I was pretty convinced I knew the answer at this point, but wanted to test further. To show that the queue kept climbing in size, I reduced the IO overhead of the producer by a very simple expedient: change puts q.size to puts q.size if q.size % 1000 == 0 . And the results are astounding:

Thread 2: 29149
Thread 2: 29150
Thread 2: 29151
Thread 2: 29152
4370000
4370000
Thread 2: 29153
4371000
Thread 2: 29154
4371000

That’s right — when the printers had done 29K iterations, the producer had already enqueued 4.3 million additional items.

So we need a way to throttle the producer. Thinking about what I know about producer/consumer implementations, I realize this makes perfect sense: any sane producer/consumer implementation enforces a finite upper bound on the work pool size. So after a quick Google search for “ruby queue max size”, I find the SizedQueue class, and all is solved:

And the output looks sane :

100
Thread 1: 99801
100
Thread 2: 99802
100
Thread 1: 99803
100
Thread 2: 99804
100
Thread 1: 99805
100
Thread 2: 99806
100
Thread 2: 99808
99
Thread 1: 99807
100
Thread 2: 99809
99
Thread 1: 99810
100
Thread 2: 99811
100
...
Thread 1: 99989
10
Thread 1: 99990
9
Thread 1: 99991
8
Thread 1: 99992
7
Thread 1: 99993
6
Thread 2: 99988
5
Thread 2: 99995
4
Thread 2: 99996
3
Thread 2: 99997
2
Thread 2: 99998
1
Thread 1: 99994
0
Thread 2: 99999
0

And it took about 3.5 seconds.

So this definitely resolved the issue, but it’s not obvious WHY it happened in the first place. To understand that, we have to dive underneath the hood a little bit and talk about the Ruby Global VM Lock, or GVL (sometimes called, by people familiar with Python, the Global Interpreter Lock, or GIL). The GVL is a characteristic of the CRuby runtime that prevents any two threads from running simultaneously, even in separate cores. Instead, each thread is given a CPU quantum and gets it exclusively for that timeslice before getting preempted and the CPU getting handed to another thread. (In that regard it’s very similar to multithreading on a single core processor.) Any Ruby thread that blocks on IO or voluntarily goes to sleep is preempted, and the next waiting thread gets the CPU.

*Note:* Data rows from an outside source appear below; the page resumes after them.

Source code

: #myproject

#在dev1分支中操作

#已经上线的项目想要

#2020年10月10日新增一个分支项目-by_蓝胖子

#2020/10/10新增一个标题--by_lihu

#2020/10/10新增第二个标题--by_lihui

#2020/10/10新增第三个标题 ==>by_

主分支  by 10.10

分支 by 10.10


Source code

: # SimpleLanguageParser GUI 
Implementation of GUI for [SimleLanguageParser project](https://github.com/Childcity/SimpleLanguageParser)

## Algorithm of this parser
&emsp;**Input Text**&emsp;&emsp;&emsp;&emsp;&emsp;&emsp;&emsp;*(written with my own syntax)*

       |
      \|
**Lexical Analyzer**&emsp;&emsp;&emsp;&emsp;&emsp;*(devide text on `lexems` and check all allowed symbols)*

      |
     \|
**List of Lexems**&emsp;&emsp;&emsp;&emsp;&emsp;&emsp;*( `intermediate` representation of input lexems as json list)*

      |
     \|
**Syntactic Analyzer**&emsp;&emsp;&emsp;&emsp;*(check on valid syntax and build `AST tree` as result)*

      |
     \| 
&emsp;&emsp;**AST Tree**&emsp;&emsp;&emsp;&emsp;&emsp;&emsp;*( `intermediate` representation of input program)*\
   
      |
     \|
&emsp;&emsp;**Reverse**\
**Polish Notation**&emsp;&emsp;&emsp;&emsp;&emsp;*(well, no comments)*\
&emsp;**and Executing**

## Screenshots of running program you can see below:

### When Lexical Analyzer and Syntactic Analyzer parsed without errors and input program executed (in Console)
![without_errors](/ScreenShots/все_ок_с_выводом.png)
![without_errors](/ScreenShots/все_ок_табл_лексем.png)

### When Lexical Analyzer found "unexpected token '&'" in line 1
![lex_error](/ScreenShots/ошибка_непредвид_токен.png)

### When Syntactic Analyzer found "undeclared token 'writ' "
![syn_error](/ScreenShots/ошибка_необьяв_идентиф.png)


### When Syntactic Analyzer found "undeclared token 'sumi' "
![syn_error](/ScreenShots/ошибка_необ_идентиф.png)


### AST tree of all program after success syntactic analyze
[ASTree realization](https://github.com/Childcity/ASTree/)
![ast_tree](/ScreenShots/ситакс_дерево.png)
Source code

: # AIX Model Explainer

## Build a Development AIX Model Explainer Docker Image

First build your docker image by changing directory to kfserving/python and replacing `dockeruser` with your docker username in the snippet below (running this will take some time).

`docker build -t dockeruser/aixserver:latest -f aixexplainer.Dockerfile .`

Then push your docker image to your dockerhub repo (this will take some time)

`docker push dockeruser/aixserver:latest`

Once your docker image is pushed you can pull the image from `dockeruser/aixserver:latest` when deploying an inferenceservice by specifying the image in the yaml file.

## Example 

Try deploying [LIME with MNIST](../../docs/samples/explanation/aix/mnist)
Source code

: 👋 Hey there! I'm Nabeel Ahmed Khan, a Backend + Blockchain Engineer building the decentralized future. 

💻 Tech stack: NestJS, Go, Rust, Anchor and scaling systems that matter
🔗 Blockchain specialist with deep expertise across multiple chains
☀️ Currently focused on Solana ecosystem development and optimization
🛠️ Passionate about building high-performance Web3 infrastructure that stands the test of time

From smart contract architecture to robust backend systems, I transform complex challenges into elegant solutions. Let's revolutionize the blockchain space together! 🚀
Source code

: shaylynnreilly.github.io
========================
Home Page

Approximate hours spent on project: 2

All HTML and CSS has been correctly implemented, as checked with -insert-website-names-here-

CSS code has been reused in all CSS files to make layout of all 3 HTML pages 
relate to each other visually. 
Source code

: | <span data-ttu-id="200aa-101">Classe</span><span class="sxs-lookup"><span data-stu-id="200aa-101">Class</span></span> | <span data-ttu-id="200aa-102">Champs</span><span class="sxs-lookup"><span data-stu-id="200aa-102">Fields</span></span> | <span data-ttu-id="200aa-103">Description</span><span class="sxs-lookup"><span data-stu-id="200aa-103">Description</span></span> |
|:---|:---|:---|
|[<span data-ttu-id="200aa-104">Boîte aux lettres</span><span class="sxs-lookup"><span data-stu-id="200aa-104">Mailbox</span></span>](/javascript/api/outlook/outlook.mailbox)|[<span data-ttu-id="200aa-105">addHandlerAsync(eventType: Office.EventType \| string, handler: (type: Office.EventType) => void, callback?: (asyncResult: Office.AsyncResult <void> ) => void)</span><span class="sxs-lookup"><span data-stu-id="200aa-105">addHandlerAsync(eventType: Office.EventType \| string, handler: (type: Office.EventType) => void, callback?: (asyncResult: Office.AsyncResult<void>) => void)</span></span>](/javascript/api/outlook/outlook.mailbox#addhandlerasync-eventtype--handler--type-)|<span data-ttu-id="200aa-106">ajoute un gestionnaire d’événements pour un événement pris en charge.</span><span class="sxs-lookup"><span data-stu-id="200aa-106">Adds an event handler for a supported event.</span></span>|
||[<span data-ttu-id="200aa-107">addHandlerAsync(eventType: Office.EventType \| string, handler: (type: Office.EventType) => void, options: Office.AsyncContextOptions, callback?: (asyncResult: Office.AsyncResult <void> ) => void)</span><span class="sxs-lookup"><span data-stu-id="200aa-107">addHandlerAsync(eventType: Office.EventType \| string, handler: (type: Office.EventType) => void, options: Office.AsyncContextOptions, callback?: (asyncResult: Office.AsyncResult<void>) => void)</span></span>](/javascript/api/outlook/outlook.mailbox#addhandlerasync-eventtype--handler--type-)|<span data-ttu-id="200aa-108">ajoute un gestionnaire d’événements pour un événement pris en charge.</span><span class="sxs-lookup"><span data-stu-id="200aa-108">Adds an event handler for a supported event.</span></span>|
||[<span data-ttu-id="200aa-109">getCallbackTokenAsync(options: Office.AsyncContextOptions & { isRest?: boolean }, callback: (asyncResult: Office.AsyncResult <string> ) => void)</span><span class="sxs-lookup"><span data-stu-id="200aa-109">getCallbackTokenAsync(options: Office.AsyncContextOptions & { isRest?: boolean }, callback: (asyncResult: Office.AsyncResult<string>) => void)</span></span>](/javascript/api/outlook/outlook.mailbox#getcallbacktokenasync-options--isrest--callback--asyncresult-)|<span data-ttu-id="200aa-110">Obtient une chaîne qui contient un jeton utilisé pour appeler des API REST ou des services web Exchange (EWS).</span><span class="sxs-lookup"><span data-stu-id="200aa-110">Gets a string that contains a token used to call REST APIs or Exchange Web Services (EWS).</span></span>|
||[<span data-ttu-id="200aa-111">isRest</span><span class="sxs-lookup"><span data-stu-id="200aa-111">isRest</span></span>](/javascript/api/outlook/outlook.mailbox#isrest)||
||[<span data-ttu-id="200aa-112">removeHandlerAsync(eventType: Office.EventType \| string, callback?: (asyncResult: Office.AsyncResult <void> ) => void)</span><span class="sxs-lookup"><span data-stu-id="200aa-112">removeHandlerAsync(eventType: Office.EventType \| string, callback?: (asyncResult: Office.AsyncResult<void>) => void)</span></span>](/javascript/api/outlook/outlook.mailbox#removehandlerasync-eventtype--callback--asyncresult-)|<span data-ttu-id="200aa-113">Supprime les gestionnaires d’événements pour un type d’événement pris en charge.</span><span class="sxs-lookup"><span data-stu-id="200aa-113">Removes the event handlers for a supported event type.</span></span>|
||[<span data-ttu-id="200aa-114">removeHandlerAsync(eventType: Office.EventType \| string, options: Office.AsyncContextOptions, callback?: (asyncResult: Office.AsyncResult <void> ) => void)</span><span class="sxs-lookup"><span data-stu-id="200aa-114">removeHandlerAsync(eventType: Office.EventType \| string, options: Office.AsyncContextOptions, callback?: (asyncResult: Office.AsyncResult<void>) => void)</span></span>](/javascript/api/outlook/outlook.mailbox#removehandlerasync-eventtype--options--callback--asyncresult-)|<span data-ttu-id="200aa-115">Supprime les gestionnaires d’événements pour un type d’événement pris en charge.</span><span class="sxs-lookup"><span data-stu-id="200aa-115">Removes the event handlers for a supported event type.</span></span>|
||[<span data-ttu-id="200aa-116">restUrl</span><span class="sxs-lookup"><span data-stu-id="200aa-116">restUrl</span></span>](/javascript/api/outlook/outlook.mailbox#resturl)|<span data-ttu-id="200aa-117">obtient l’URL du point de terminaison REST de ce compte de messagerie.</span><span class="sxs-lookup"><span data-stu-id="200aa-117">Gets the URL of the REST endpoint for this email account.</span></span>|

What that means for our original t.rb script is is that the producer, because it never put itself to sleep or blocked on IO, got to run at full throttle, while the printers voluntarily relinquished the vast majority of their timeslice by blocking on IO (or a mutex). When we added printing to the producer, it also began relinquishing its timeslice, so the printers ran much more quickly because they started receiving a fairer proportion of the CPU. By switching to the SizedQueue, we forced the same behavior by having the producer block whenever the queue filled up.

Just to validate that this was, in fact, the explanation, I installed JRuby and ran the initial t.rb within IRB. As expected, it appeared to run very fast. Why is that? Because JRuby lacks a GVL — it’s a Java JVM-based Ruby runtime, and has full support for actual concurrency. So on my multi-core machine, all three threads can have the CPU at the same time — so when one printer releases the mutex, the other thread can wake up almost instantly, instead of having to wait on the producer to finish its timeslice before getting the processor.

So in the end it turns out Ruby multithreading isn’t slow — I just had some learning to do.